INSTRUCTIONS TO FOLLOW
Lines in the listing below containing the string "Converter" are to be identified and copied.

DATA IN THIS EXERCISE
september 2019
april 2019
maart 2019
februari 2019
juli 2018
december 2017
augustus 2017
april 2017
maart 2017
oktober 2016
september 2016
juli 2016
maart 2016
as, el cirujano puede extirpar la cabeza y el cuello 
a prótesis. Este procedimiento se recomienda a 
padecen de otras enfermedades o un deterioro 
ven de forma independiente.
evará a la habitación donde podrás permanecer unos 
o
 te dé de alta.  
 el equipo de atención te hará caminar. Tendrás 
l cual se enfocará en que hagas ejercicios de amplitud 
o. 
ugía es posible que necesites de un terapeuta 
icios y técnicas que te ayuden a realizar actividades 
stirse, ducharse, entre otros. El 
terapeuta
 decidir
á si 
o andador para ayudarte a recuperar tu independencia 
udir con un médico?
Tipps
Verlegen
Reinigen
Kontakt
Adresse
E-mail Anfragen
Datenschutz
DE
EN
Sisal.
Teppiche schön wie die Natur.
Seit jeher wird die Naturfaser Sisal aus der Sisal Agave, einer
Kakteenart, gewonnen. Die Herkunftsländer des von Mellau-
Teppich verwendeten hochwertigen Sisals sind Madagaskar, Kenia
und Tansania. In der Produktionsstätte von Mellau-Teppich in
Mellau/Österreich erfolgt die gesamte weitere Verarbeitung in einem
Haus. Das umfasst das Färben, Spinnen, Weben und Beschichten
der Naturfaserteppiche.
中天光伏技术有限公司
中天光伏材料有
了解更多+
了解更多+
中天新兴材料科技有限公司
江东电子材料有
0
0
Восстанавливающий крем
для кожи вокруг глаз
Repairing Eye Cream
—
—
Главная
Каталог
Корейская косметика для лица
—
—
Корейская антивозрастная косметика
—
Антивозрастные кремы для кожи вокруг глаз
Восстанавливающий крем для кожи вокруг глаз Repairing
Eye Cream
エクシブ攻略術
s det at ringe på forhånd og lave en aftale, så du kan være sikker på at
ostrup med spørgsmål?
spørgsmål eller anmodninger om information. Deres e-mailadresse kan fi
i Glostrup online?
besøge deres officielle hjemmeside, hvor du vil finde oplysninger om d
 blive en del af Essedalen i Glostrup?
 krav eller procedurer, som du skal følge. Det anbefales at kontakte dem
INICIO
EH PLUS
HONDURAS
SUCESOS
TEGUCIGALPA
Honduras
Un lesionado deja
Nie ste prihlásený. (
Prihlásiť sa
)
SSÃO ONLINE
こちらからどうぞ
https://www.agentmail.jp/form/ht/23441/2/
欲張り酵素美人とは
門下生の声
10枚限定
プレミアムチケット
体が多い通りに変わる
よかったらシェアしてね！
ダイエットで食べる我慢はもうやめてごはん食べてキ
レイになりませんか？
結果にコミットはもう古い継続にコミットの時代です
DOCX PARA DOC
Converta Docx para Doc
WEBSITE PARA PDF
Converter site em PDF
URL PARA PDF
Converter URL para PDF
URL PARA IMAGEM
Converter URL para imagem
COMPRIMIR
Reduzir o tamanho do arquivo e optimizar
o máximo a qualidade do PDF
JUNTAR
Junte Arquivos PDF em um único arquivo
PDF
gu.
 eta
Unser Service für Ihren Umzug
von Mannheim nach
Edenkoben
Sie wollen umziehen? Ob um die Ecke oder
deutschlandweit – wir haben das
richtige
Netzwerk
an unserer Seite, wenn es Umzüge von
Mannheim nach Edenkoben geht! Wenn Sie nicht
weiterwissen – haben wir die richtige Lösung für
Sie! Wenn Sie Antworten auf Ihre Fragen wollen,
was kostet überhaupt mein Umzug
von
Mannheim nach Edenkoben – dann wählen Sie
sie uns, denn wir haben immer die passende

ANSWER SPACE
Converter site em PDF
Converter URL para PDF
Converter URL para imagem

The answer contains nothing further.